CineFiles web site data documentation
Searching documents and films is supported by two Java programs:
1) DocList.java (src/edu/berkeley/mip/cinefiles/entity) constructs queries against views in the cinefiles schema in Sybase.
2) FilmList.java (src/edu/berkeley/mip/cinefiles/entity) constructs queries against views in the cinefiles schema in Sybase.
These views in the cinefiles schema in turn refer to
a) other views in the cinefiles schema (which eventually point to tables in the pfa schema)
b) tables in the pfa_denorm2 schema (which are populated by pfa_denorm2_restore.sh, see below)
c) tables in the pfa schema (transactional data tables)
Display of Film and Document citations is accomplished in:
3) DocDetail.java, which calls the Sybase stored procedure doc_detail_summary (in the cinefiles schema), which makes calls to numerous views in the cinefiles schema. These in turn query back to tables in the pfa schema.

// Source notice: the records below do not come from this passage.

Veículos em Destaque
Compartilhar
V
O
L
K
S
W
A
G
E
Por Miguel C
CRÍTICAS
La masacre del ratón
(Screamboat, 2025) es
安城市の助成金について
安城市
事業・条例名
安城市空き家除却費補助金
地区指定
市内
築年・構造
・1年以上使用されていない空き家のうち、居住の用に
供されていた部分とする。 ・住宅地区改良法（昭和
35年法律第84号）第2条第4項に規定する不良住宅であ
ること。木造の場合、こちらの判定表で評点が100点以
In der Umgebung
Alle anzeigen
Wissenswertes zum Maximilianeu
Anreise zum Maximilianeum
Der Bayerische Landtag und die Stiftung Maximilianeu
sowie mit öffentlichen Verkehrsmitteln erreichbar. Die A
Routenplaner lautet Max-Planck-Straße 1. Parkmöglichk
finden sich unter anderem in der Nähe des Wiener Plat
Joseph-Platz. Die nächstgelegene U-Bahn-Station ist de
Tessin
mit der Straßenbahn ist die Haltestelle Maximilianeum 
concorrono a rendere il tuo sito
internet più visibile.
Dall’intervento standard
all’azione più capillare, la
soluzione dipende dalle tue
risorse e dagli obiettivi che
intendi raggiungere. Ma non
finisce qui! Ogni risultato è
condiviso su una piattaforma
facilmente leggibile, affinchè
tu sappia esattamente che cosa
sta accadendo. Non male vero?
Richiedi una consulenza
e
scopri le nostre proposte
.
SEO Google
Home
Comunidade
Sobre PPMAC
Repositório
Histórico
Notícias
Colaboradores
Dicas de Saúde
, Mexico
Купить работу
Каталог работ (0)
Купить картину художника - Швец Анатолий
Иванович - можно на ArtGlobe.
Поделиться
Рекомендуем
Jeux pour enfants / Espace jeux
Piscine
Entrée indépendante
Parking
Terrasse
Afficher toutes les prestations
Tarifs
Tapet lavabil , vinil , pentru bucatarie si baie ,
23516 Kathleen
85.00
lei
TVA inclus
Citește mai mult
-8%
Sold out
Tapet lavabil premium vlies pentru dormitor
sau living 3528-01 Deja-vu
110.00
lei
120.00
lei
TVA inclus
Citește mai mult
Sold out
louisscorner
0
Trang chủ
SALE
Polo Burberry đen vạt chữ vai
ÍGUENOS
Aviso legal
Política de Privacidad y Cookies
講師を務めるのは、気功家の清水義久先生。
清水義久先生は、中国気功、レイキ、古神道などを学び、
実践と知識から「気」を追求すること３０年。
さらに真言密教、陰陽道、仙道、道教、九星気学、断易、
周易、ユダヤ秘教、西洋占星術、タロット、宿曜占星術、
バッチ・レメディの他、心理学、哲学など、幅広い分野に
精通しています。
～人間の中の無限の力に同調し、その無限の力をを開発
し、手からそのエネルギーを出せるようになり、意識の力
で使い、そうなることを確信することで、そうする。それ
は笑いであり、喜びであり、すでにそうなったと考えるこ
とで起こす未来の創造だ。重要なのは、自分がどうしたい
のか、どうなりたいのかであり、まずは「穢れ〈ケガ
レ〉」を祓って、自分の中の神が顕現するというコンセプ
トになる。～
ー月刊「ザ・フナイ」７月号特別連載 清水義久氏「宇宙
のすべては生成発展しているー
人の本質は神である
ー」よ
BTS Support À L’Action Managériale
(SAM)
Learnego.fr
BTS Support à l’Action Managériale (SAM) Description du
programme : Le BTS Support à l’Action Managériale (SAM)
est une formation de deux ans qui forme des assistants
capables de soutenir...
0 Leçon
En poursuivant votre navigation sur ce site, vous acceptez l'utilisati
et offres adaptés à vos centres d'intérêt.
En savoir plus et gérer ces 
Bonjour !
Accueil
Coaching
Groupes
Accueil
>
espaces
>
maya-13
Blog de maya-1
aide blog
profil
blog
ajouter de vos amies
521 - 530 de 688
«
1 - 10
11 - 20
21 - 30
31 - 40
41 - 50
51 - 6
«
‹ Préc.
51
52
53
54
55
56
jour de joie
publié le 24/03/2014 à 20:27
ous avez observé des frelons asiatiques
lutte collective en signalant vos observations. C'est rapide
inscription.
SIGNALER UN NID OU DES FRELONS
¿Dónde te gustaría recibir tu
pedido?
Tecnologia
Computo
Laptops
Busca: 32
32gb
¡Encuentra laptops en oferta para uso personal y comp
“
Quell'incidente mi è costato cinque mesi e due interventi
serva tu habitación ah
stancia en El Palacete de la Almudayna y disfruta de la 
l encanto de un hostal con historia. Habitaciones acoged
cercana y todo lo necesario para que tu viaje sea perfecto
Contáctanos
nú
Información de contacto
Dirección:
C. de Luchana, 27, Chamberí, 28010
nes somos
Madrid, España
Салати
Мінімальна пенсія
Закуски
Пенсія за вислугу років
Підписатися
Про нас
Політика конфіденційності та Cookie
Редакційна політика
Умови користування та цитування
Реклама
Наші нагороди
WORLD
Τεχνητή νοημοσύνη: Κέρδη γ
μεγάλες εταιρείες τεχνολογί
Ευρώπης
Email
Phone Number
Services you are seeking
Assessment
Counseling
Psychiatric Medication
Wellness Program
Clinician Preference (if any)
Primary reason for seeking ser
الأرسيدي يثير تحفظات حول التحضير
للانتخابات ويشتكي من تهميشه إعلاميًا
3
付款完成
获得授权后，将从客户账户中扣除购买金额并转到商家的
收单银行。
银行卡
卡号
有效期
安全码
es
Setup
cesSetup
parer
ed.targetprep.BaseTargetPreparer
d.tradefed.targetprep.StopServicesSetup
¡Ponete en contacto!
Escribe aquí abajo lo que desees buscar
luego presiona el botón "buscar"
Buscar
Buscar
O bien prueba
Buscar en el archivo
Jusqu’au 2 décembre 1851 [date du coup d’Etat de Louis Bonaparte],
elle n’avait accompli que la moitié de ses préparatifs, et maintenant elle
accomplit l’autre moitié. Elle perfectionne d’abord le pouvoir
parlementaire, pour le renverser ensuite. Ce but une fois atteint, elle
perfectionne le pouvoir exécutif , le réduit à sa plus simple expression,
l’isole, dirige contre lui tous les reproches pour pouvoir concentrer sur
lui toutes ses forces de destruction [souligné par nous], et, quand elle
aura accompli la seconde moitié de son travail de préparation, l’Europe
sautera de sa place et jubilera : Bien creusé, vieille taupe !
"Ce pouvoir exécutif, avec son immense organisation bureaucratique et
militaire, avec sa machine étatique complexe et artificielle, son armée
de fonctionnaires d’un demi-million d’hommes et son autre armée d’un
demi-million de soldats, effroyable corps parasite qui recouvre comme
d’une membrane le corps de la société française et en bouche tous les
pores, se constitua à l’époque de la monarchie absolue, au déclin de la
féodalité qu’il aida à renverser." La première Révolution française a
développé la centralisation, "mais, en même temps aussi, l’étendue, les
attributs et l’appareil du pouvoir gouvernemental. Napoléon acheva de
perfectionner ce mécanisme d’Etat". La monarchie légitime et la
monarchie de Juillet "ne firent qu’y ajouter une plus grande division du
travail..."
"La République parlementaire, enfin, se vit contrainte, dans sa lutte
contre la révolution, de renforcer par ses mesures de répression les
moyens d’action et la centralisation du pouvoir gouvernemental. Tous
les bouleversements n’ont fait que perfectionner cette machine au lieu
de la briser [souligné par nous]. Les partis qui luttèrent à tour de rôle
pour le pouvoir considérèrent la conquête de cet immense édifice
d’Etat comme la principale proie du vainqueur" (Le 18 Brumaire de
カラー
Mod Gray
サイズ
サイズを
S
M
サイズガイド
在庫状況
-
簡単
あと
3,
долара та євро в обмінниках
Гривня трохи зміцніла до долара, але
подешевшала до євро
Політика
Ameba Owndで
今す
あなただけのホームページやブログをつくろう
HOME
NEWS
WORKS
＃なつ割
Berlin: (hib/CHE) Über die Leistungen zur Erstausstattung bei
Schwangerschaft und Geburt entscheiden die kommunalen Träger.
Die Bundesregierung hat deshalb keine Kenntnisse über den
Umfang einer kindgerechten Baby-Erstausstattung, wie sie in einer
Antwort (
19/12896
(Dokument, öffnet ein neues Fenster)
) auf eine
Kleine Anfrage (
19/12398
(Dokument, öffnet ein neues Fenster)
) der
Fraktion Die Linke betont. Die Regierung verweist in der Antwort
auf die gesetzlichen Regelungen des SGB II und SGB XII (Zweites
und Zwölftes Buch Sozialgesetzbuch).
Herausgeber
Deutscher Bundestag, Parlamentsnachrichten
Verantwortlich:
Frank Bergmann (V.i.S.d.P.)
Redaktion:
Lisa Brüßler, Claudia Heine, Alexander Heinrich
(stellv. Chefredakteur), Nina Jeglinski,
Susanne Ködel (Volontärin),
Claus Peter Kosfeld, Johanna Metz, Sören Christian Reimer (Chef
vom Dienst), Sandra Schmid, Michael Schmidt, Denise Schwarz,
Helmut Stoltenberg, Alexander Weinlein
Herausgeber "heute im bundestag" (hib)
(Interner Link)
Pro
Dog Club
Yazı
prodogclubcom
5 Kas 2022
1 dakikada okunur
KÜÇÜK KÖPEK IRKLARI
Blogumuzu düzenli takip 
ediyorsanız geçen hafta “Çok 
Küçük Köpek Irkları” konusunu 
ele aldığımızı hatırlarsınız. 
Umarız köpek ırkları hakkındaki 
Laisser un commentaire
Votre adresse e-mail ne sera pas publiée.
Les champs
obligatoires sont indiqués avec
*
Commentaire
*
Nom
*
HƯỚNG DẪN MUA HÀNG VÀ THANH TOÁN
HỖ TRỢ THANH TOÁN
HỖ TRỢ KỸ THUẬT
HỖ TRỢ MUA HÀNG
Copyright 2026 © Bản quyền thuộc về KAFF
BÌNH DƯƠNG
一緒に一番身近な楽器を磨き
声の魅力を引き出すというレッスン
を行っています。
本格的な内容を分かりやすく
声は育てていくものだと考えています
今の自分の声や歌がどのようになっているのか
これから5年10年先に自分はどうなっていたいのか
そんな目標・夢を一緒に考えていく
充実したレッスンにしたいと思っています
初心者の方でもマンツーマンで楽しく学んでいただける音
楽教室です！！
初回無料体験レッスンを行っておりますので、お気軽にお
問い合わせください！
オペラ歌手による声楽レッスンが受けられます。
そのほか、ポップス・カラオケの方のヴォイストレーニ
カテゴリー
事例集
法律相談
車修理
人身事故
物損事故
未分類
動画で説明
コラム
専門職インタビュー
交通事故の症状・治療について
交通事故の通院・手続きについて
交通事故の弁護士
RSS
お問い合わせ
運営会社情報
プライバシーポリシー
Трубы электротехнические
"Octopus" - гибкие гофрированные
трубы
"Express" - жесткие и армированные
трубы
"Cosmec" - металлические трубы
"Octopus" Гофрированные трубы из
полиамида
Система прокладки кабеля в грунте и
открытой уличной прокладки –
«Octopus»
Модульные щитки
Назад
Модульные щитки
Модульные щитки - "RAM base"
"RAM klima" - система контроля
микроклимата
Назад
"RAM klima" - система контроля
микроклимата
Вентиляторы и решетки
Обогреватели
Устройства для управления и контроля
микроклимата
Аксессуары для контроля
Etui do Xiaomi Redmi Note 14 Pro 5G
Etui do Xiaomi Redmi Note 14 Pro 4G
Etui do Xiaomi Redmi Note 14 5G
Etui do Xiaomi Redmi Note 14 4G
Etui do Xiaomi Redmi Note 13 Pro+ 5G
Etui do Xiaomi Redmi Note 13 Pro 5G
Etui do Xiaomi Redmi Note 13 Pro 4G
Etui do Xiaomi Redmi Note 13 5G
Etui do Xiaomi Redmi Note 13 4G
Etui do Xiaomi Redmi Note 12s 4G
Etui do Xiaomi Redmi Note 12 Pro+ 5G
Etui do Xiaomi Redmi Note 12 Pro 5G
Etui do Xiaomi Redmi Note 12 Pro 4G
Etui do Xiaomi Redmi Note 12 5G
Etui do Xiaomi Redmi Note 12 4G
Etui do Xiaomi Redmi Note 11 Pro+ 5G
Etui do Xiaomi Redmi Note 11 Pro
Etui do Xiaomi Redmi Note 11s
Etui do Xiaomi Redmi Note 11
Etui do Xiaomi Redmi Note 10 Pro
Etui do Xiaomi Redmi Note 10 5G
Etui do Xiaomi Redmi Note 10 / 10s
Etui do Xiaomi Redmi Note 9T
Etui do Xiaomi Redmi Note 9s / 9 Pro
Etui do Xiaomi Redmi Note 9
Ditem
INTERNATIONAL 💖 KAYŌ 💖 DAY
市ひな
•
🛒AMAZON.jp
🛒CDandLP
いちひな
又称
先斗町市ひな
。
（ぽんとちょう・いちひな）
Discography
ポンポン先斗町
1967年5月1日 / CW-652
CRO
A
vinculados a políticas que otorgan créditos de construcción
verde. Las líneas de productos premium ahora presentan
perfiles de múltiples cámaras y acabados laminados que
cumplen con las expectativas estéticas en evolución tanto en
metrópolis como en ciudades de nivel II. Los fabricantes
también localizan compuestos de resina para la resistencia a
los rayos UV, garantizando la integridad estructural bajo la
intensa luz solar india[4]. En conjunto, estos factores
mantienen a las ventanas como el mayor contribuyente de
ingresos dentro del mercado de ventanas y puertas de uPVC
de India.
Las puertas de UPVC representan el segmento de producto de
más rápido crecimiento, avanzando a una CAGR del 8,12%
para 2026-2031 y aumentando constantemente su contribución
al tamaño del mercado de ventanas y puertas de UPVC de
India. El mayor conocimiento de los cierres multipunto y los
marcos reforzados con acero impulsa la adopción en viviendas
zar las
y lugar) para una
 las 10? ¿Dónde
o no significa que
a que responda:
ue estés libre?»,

4) FilmDetail.java, which calls the Sybase stored procedure film_detail_summary (in the cinefiles schema), which makes calls to numerous views in the cinefiles schema. These in turn query back to tables in the pfa schema.
Four tables and two views in the pfa_denorm2 schema are used in this process.
The two views (www_docs_dv and www_filmx_dv) are built against the transactional tables in the pfa schema.
a) www_docs_dv is a denormalized view of documents
b) www_filmsx_dv is a large table that contains the cartesian product of films and repeating information: country, language, subject, and genre. (Note that several film_id's are excluded from the view because they contain many languages and countries, resulting in millions of rows. These are added in from text files by the pfa_denorm2_restore.sh shell script, see below). The cartesian product pattern is used to support the search page (applying an AND search on a multi-field search page).
Two of the four tables in the pfa_denorm2 schema are populated by steps in the pfa_denorm2_restore.sh shell script which copy out the www_docs_dv and www_filmsx_dv views to disk, sort them; add records for the excluded films; and load them into corresponding tables (doclist from www_docs_dv and filmlist from www_filmsx_dv).
Two of the four tables in the pfa_denorm2 schema are populated by a stored procedure, pfa_denorm_alltitles (also in the pfa_denorm2 schema) that is invoked by the pfa_denorm2_restore.sh shell script.
A second shell script, pfa_denorm2_refresh.sh, was developed to do a faster nightly update to the tables in pfa_denorm2. This complex process is not being used now given the light amount of data entry taking place. It will not be rebuilt for the CollectionSpace deployment.